Money down a rat hole is the general feeling of big Democratic donors to Hillary Clinton’s failed presidential campaign. The frustration will soon be felt in the coffers of the Clinton Foundation, most assuredly.
The Democratic National Committee is feeling the cold shoulder more than anyone else. It is already trying desperately to sow a new image of togetherness rather than individual groups as its failed campaign suggested. If the DNC learned anything about the bitter loss, it is the word deplorable has no place in future party strategy.
To make matters worse, the legacy of Barack Obama is in serious jeopardy from his landmark legislation, Obamacare, to the foreign policy of a weakened, more humble America. There is little time to reset the image of the Democratic Party before midterm elections in 2018.

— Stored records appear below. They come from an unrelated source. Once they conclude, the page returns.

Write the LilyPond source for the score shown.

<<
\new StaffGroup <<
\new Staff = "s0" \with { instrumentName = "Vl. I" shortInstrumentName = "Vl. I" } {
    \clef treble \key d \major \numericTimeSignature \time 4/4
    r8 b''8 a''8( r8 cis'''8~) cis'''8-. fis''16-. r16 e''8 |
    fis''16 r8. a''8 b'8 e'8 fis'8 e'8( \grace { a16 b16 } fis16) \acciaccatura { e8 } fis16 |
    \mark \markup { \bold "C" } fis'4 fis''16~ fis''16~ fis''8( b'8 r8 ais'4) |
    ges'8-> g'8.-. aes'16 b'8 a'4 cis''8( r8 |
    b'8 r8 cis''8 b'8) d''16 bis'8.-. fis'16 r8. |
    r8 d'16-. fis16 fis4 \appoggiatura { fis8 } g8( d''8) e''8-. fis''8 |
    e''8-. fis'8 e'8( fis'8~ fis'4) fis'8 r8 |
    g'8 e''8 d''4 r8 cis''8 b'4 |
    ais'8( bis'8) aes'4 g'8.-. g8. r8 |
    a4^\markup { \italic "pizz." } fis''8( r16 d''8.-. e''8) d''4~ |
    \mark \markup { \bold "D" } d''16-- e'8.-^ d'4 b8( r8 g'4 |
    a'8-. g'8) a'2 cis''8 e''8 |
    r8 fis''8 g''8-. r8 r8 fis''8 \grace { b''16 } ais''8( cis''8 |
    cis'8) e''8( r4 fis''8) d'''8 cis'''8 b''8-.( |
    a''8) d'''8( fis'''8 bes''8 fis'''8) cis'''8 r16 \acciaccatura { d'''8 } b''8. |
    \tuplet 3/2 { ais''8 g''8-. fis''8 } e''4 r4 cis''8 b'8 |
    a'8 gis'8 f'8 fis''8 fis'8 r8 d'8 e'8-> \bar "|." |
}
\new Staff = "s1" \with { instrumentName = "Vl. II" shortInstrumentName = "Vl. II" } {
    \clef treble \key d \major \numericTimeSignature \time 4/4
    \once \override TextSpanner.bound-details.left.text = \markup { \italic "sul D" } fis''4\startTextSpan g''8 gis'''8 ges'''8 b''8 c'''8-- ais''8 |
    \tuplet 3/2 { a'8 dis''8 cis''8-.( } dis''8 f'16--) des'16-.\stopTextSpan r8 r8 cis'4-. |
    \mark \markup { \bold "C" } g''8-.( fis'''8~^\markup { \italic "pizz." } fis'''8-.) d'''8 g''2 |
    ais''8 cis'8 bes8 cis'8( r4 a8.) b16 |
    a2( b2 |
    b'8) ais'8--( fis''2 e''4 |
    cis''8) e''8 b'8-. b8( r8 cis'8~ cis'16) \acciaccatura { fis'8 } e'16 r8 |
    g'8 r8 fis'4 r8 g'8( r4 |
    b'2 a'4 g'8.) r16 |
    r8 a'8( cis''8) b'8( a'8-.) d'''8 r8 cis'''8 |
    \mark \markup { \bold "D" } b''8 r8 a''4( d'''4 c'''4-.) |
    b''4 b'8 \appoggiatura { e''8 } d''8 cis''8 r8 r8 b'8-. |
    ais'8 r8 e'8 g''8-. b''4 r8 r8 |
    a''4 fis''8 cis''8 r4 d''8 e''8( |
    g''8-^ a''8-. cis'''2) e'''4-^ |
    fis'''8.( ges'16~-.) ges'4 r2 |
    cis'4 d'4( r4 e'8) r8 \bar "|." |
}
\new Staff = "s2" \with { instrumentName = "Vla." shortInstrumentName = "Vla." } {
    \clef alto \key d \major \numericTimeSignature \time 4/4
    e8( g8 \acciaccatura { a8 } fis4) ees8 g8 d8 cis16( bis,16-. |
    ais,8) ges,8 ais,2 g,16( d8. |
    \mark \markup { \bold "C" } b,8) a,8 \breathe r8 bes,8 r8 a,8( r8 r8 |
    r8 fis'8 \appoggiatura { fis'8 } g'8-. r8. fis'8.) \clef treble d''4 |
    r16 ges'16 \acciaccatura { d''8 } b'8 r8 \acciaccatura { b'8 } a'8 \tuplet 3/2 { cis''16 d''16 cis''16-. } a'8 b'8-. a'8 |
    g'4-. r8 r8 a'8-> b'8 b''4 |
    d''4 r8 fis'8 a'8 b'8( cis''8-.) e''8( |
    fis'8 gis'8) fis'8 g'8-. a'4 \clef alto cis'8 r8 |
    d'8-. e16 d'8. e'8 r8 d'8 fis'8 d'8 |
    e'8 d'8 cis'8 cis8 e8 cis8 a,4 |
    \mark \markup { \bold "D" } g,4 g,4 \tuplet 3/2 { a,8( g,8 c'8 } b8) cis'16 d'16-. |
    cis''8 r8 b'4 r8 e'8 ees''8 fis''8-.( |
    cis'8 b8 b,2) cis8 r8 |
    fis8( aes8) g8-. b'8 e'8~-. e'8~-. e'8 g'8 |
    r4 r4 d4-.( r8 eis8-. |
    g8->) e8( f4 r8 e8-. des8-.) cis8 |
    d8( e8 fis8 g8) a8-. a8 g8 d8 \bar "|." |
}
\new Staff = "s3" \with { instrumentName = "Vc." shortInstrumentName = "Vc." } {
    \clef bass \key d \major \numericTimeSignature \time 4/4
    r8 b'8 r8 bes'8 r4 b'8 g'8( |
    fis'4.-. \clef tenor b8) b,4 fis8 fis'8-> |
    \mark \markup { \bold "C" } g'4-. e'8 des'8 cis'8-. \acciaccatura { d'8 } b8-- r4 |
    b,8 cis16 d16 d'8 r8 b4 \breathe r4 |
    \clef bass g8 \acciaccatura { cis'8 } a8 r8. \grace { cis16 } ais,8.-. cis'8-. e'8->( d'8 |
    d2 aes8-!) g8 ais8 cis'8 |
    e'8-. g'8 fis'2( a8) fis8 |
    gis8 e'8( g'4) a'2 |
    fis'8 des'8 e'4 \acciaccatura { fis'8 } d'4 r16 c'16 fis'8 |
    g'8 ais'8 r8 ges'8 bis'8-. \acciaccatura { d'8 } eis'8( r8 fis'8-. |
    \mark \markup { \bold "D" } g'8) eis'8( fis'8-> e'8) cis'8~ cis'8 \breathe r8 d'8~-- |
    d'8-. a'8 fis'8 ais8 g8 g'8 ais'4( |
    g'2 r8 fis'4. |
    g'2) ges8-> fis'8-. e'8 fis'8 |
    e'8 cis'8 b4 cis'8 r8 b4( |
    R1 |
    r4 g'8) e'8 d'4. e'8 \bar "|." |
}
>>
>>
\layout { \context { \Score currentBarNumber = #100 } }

It’s no secret to liberal Democrats that a GOP Congress is hell-bent on rolling back President Obama’s accomplishments. Is that what the American people were saying with the November election? Have the voters of this country begun a rejection of the liberal slant the nation has been gravitating towards?
Many Democratic donors still feel burned by the party’s 2016 election losses and what they see as dysfunction in the DNC, which will elect a new leader in February. Their last two choices, an embittered and openly Hillary Clinton supporter, Rep. Debbie Wasserman Schultz and the interim DNC chairwoman, Donna Brazille, who was caught handing debate questions to Clinton during the debates.
If this is not disastrous enough for the big-spending contributors, many of their names were released in the WikiLeaks hack of Democratic National Committee emails, believed to have come at the hands of Russian intelligence. Many anonymous contributors now feel they have a target on their back with the upcoming Trump administration.
Democratic investors supported Hillary Clinton with a record $550 million. They were led to believe Clinton would rout the bombastic Trump and deliver Democrats the Senate and help the party make inroads into the GOP’s House majority. That couldn’t have been a bigger miscalculation in the most stunning presidential election in decades.
Now Democrats find themselves in the unenviable role of a full-scale and expensive rebuilding project. Their leadership is without a leader that won’t be elected until more than a month after Trump is sworn into office.
Many reluctant and shell-shocked donors wonder if Trump is the second coming of Ronald Reagan and that their party is in for a long nuclear winter of partisan bickering and scrambled alliances. Democrats face a daunting map in 2018, when they’ll be defending 25 of the 46 seats they currently hold in the Senate. A filibuster-proof majority is within reach for Republicans.
Naturally, those responsible for collecting political contributions paint a rosier picture than reality dictates. Top liberal fundraisers are ignoring November’s stunning results. Can the party survive with their biggest contributor, billionaire George Soros, despised in conservative circles? The new political order in Washington that sees Republican majorities in both Houses and a president-elect who despises both the media and lobbyists in general all dedicated to stamping out the liberalism of the Obama presidency?
Those fears were echoed by David Brock, the liberal political operative whose umbrella of groups include the opposition research firm American Bridge and the watchdog group Media Matters for America. He invited 225 current donors and 175 prospective donors to a meeting in Palm Beach, Fla., over Trump’s inaugural weekend, as he seeks to fund a web of liberal groups he hopes will rival the Koch brothers’ network of influence on the right.
Can he succeed with a rudderless Democratic Party that re-elects the aging Nancy Pelosi as their House Minority Leader mainly because she is the queen of fundraising? What good did that do in the last election, or for that matter, the three before that?
Brock says “they” will continue to fight. He professes “they” are in a rebuilding format. He feels it is “encouraging” so many donors were in shock with the election results. In the real world of today, Brock should be afraid of the new political ideology in Washington that makes it chic to go conservative and love America. Who knows, maybe there will be a flow of conservative Hollywood celebrities in Canadian exile that return to a new La La land.
No word yet on the so-called celebrities that promised they would leave America if Trump won.